The move of the spirit is in the least garrulous and explainable. But the spirit’s voice has become so loud these days, that the spirit is comparable to a fair-worker with a megaphone advertising the next fashionable ploy to passersby. ‘Everyone’ hears it in a congregational radius and it is so static that you can create a system of judgment out of its “movement.”

“Don’t listen to secular music! Don’t have sex! Don’t lie! Don’t enjoy yourself in masturbation! Don’t not raise your hands in Church worship! Don’t think that you are not loving your neighbor! Don’t let homosexual persons preach! Don’t vote democratic! Doubt your motives at all times, doubt them so much that you can never actually judge yourself! Don’t spend frivolously! Worry about tomorrow! Trash those who doubt—it’s ok to pronounce that they are hell bound, they know they are anyway!” And myriad other don’ts and do’s. But the spirit moves: there are no do’s and don’ts in its command, its command is to live and love well, whatever that may look like.

These days its now much less a move of the spirit and moreso a christian calculus. As I already said, Christian’s suck at math, so I’m not surprised then at how simplistic their ethical thinking. What I am surprised about is their dishonesty and how easily they believe that middle-school algebra is heavenly impartation.

Let me say it loudly and clearly, anytime you are doing calculus about making decisions you are actually not facing an ethical dilemma or even having to make an ethical decision—you are not open to the spirit.

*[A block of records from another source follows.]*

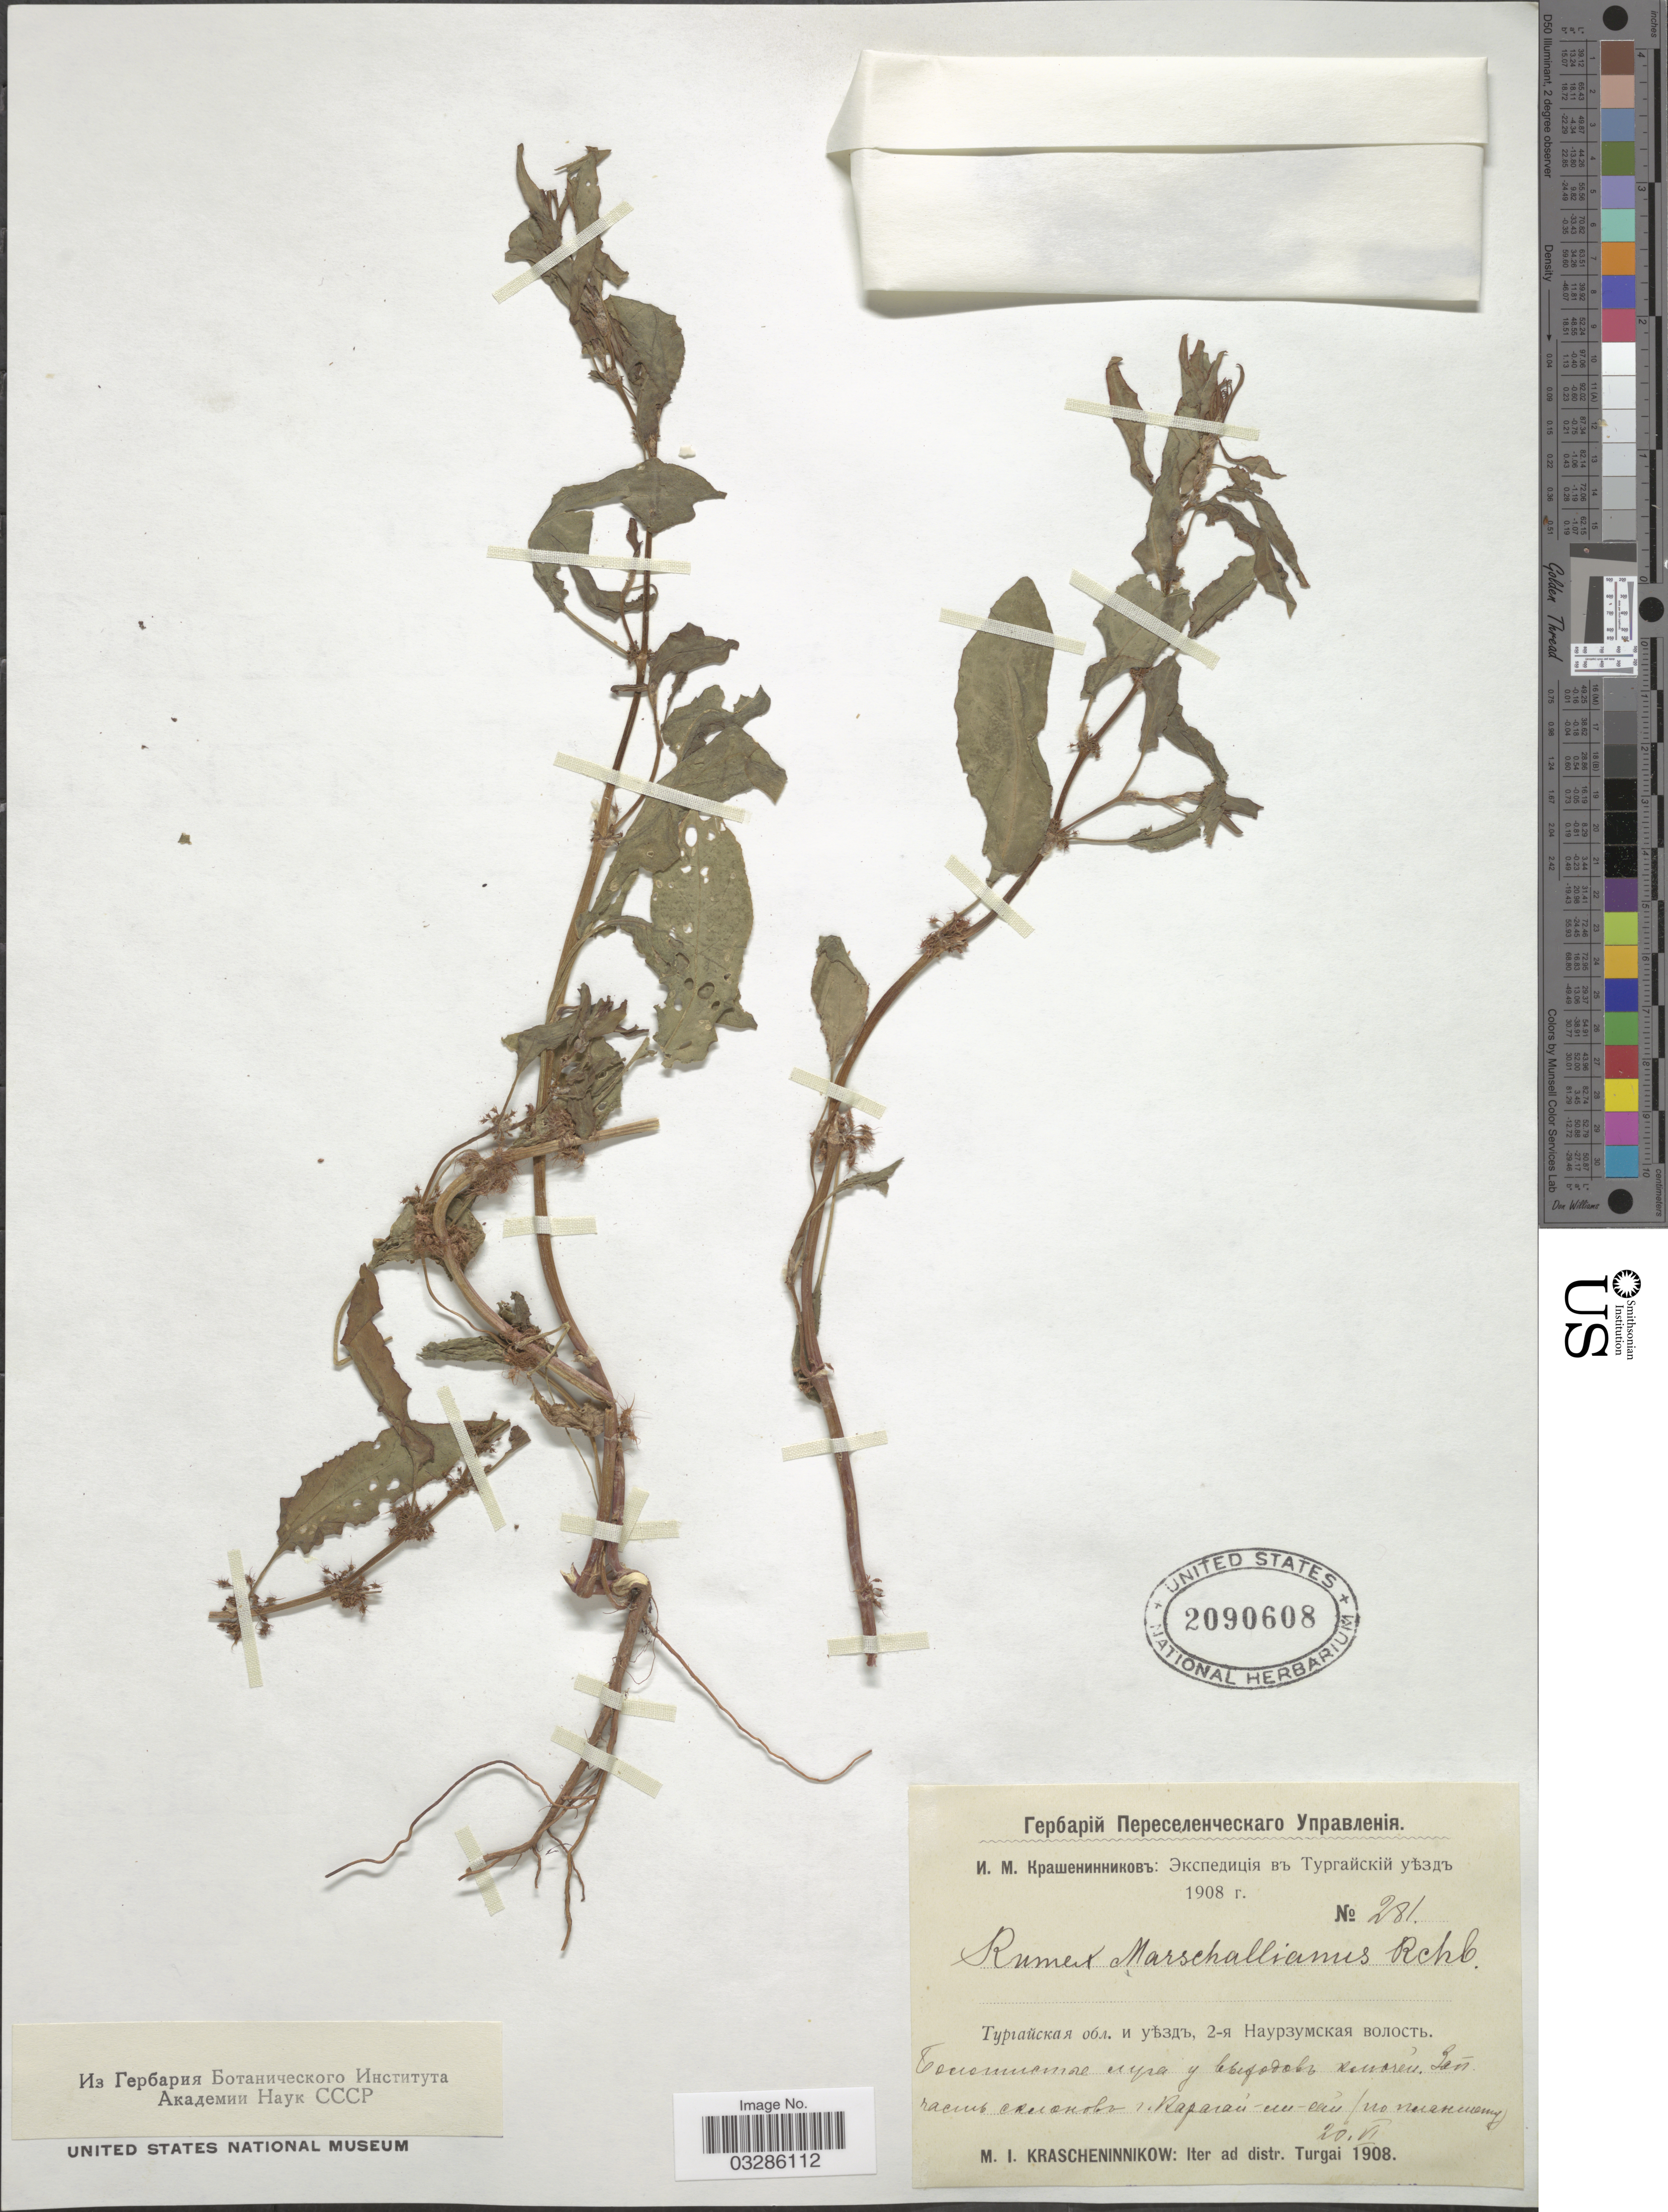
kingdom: Plantae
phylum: Tracheophyta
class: Magnoliopsida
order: Caryophyllales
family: Polygonaceae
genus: Rumex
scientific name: Rumex maritimus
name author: L.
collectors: I. Krasheninnikov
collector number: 281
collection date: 1908-06-20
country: Kazakhstan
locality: Iter ad distr. Turgai.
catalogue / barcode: US 2090608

Ethical decisions lie in the fact that you don’t know whether you will be right or wrong when you face them—and that you must make a decision anyway. The move of the spirit doesn’t predispose rights and wrongs: look at Abraham the spirit made him a murderer.

Least of all worries are decisions between right and wrong—harder decisions are made between right and right or wrong and wrong.

Let me let you in on a little secret, I’m not being blatant enough: ethical calculus is actually legal jurisprudence; that is the furthest things from the move of the spirit. Ethical calculus is the law. How heretical the “move of the spirit”  is in the church these days!

I say it’s time we pick up the cross of our  own experiences and follow after Christ. It’s time we stop relying on others to tell us what that cross is made of and where we should go.

I bless you, I say follow Christ! Live! Live with Christ! Christ is alive!